With some 30 per cent of Catalan voters still telling pollsters they are undecided, it remains to be seen whether the incumbent nationalist president, Artur Mas, has pulled off the emphatic victory he was seeking or has shot himself spectacularly in the foot.
Polls show Mr Mas’ Convergencia i Unio party winning 62 seats, the same as they held when the election was called two months ago and six short of the absolute majority Mr Mas claimed he needed for the independence movement to have credibility in the eyes of Europe.
Mr Mas, right, himself says an absolute majority is probably out of reach and is calling instead for “an exceptional majority”.
The lack of a majority and the large number of undecided voters raises the spectre of coalition government. During his two years in government Mr Mas has relied on the votes of the right-wing Partido Popular to push through spending cuts. However, while CiU and PP are of one mind on fiscal matters, the PP is resolutely against Catalan independence. Mr Mas has publicly stated that he would not countenance a coalition with them in the next administration.
That leaves him with the prospect of joining forces with the rejuvenated Esquerra Republicana (Republican Left), rescued from the wilderness by the independence movement. Some polls even put Esquerra in second place, ahead of the Socialists.
Esquerra is and always has been pro-independence but its leader, Oriol Junqueras, says his party will vote against further public spending cuts. However, the first task facing the next Catalan government is how to save €1.6 billion (£1.3bn) to meet its deficit target, which Mr Mas plans to achieve with more cuts.
Mr Mas has run this as a single-issue, nationalist campaign but it has evolved into a tussle over the national question on the one hand and social issues on the other. The undecided, it appears, want to vote for both, that is: No to spending cuts and Yes to a referendum on independence. This is bad news for Mr Mas.
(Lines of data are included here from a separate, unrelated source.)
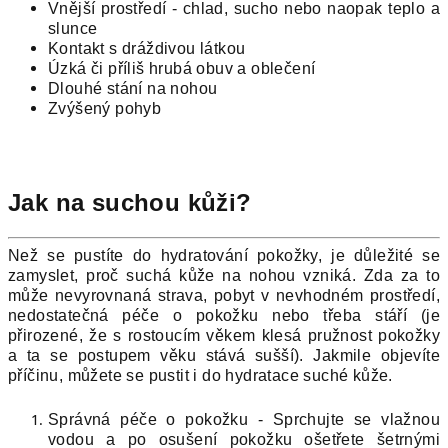
Vnější prostředí - chlad, sucho nebo naopak teplo a
slunce
Kontakt s dráždivou látkou
Úzká či příliš hrubá obuv a oblečení
Dlouhé stání na nohou
Zvýšený pohyb
Jak na suchou kůži?
Než se pustíte do hydratování pokožky, je důležité se
zamyslet, proč suchá kůže na nohou vzniká. Zda za to
může nevyrovnaná strava, pobyt v nevhodném prostředí,
nedostatečná péče o pokožku nebo třeba stáří (je
přirozené, že s rostoucím věkem klesá pružnost pokožky
a ta se postupem věku stává sušší). Jakmile objevíte
příčinu, můžete se pustit i do hydratace suché kůže.
Správná péče o pokožku - Sprchujte se vlažnou
vodou a po osušení pokožku ošetřete šetrnými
Some 32 per cent say they are torn between CiU, which only offers the latter, and Esquerra which offers both, while 24 per cent can’t make up their minds between the Socialists – no cuts, no referendum – and the Greens, who oppose spending cuts and are agnostic on independence.
Meanwhile, the far-left, pro-independence Candidatura d’Unitiat Popular offers both, as well as a commitment to clean up Catalan politics and reopen corruption cases.